### Compito assegnato 1:
Nel brano su BoJack e Sartre, in che cosa Diane afferma di credere invece che nel "profondo"?
### Compito assegnato 2:
Riporta fedelmente un tratto del brano su BoJack e Sartre: parti dalle parole che contengono "BoJack è questo." e fermati dopo "schiudere gli occhi.".
### Compito assegnato 3:
Prosegui il brano su BoJack e Sartre a partire dall'ultima battuta riportata.

### Brano fornito:
+ + + + + + +

Per Sartre, quindi, l’uomo sarà innanzitutto ciò che avrà progettato di essere, l’insieme dei propri atti. Tutto quello che faccio, penso e compio mi definisce, è essenzialmente tutto ciò che sono. Le scelte sono solo e soltanto mie. BoJack infatti è tutto ciò che ha fatto nella sua vita, tutto quello che di bello e di brutto gli è capitato, e come Todd gli dice, lui è l’alcool, la droga, i suoi problemi familiari. «Tu non sei altro che la tua vita» dirà Sartre.

BoJack è questo. Noi siamo questo.

Bojack
Boajack nella seria.

Un attore in decadenza, consumato dai suoi vizi, dai rimpianti e da se stesso. BoJack deve cambiare, deve volere veramente essere migliore, deve smettere di incarnare l’incorreggibile individuo che commette continuamente lo stesso errore, pur essendo consapevole di sbagliare.

Come se non bastasse, BoJack, in questo successivo dialogo, prende l’ennesimo pugno in faccia che però gli permetterà, almeno in parte, di schiudere gli occhi.

BoJack: «Beh… credi che io sia una brava persona nel profondo?».
Diane: «Il fatto è questo, non penso di credere nel “profondo”, credo che uno sia l’insieme delle sue azioni».
BoJack: «Eh, è deprimente».

+ + + + + + +

### Contenuto dei record:
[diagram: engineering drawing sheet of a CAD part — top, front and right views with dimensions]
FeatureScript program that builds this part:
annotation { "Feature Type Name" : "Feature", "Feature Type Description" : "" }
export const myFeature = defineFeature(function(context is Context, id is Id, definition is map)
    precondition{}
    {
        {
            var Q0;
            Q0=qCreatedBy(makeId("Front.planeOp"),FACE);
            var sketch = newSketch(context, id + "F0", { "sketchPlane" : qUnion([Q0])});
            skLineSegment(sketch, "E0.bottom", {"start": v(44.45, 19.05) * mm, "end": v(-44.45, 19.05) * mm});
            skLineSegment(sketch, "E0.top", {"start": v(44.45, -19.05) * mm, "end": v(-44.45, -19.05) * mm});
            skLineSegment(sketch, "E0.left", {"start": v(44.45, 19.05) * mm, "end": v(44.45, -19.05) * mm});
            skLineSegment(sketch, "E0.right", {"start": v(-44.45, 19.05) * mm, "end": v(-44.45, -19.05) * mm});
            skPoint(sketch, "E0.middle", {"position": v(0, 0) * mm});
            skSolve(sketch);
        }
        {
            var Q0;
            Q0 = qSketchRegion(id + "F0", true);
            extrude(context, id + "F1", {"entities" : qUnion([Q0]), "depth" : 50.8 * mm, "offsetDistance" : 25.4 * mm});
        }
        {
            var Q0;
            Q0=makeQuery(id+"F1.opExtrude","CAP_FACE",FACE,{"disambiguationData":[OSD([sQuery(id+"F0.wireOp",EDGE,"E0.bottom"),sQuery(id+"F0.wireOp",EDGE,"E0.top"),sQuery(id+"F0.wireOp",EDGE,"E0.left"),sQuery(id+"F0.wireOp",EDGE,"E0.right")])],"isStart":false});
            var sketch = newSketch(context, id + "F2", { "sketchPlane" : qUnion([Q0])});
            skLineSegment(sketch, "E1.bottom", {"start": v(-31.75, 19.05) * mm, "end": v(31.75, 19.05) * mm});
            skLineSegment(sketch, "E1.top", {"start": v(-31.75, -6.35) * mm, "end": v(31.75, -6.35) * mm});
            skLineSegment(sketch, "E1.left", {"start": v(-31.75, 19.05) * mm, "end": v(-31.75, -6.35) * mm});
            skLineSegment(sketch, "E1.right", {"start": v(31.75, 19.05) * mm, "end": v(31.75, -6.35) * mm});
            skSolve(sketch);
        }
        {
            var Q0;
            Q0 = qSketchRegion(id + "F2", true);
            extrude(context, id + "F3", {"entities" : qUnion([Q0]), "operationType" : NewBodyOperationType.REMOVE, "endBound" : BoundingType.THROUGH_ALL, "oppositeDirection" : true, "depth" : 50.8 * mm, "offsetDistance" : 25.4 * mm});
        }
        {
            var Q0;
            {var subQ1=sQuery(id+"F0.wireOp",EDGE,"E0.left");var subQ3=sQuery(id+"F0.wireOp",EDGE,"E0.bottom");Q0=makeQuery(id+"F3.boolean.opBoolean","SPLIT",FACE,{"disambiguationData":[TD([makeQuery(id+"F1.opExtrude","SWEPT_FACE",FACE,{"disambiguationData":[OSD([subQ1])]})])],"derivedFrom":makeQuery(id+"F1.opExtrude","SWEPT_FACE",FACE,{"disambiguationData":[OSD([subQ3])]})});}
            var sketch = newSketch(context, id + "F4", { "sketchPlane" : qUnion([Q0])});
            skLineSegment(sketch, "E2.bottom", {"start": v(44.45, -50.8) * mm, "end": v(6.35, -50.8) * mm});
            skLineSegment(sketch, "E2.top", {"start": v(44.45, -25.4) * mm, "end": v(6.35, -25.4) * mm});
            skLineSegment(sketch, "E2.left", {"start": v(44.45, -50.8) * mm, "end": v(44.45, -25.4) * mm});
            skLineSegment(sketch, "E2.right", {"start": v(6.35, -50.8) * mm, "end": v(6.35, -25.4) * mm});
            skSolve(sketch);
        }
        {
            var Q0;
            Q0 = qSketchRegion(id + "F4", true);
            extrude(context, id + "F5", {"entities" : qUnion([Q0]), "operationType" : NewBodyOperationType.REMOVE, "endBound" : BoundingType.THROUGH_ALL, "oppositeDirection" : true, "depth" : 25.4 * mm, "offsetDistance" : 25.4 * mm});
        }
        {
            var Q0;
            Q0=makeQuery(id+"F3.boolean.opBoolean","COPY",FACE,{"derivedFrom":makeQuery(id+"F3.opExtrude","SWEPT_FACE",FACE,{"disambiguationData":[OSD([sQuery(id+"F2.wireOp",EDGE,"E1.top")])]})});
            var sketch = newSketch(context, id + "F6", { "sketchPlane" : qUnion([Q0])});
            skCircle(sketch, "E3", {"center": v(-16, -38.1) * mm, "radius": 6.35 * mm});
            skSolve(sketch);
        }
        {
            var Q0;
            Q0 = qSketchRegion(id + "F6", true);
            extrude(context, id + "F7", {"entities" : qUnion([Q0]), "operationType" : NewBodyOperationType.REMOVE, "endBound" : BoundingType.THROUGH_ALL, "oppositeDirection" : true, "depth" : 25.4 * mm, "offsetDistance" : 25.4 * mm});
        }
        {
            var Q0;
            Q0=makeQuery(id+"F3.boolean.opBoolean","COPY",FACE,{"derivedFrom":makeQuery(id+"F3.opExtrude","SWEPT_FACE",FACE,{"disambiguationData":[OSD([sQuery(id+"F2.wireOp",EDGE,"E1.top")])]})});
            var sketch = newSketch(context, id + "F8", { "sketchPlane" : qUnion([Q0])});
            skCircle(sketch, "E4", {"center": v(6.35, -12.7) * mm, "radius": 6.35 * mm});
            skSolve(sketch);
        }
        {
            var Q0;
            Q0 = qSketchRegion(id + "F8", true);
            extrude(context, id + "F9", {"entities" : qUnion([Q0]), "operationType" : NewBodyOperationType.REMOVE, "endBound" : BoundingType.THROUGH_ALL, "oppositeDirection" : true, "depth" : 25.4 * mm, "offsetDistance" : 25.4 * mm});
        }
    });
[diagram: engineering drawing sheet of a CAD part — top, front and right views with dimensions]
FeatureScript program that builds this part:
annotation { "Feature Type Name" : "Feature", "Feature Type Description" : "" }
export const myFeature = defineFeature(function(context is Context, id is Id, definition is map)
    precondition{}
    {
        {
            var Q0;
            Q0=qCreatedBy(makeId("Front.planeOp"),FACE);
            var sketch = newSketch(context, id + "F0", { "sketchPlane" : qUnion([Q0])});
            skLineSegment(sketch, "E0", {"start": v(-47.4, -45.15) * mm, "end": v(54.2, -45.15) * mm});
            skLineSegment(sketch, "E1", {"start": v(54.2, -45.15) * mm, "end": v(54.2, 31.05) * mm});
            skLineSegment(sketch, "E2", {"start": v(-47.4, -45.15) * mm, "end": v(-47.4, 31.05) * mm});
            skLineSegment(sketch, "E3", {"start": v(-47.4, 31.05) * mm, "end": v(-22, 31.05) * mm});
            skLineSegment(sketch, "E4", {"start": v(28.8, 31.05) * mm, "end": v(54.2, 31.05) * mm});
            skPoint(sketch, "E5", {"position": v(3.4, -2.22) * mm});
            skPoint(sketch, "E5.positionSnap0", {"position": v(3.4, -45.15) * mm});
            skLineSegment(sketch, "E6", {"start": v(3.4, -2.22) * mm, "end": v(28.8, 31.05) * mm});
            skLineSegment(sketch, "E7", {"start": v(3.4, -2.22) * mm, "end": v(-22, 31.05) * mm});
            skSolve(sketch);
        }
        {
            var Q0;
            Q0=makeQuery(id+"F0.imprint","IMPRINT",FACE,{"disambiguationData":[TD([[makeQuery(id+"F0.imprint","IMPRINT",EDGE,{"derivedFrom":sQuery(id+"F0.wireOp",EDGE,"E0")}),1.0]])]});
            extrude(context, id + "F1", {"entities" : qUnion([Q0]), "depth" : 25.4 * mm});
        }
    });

+ + + + + + +

### Output atteso 1:
Crede che uno sia l'insieme delle sue azioni.

### Output atteso 2:
BoJack è questo. Noi siamo questo.

Bojack
Boajack nella seria.

Un attore in decadenza, consumato dai suoi vizi, dai rimpianti e da se stesso. BoJack deve cambiare, deve volere veramente essere migliore, deve smettere di incarnare l’incorreggibile individuo che commette continuamente lo stesso errore, pur essendo consapevole di sbagliare.

Come se non bastasse, BoJack, in questo successivo dialogo, prende l’ennesimo pugno in faccia che però gli permetterà, almeno in parte, di schiudere gli occhi.

### Output atteso 3:
Perché non basta credere di essere una brava persona, bisogna guadagnarselo. Questo è un principio base dell’esistenzialismo, si definisce l’uomo in base all’azione, quindi il proprio destino abita nell’uomo stesso. Il soggetto viene considerato come unico responsabile dei propri atti e della scelta delle sue possibilità. «L’uomo è quel che si fa» scrive Hegel. Bisogna agire, non ci sono scuse.

Sartre era convinto che l’uomo fosse il proprio progetto, tanto convinto da esprimere la sua filosofia nella vita pratica. Fu uno dei più grandi intellettuali che abbia mai cercato di incarnare il suo pensiero, tanto da considerare la sua esistenza una manifestazione delle sue idee. Così deve essere BoJack. Così dobbiamo essere noi. Autentici.

L’Inevitabile Responsabilità di Sé

Diane«Sei il solo responsabile della tua felicità».
BoJack: «Mio Dio, è deprimente!».
Diane: «No, non lo è».
BoJack: «Responsabile della mia felicità? Non so esserlo nemmeno della mia colazione!».

Sartre: «Ma BoJack! Come puoi dire che sia deprimente? È invece la cosa più ottimistica che esista. Questo significa che tu sei libero, significa che tutto sta a te. BoJack, c’è speranza! Amico mio, ti deve essere chiaro che…».

«L’uomo (cavallo) è condannato a essere libero: condannato perché non si è creato da sé stesso, e pur tuttavia libero, perché, una volta gettato nel mondo, è responsabile di tutto ciò che fa».

(Jean-Paul Sartre)

L’esistenzialismo si può racchiudere nel motto «l’esistenza precede l’essenza», questo sta a significare che non c’è un’essenza prestabilita a priori che determini il destino del singolo individuo. Non c’è scritto da nessuna parte che io debba seguire questo o l’altro modello.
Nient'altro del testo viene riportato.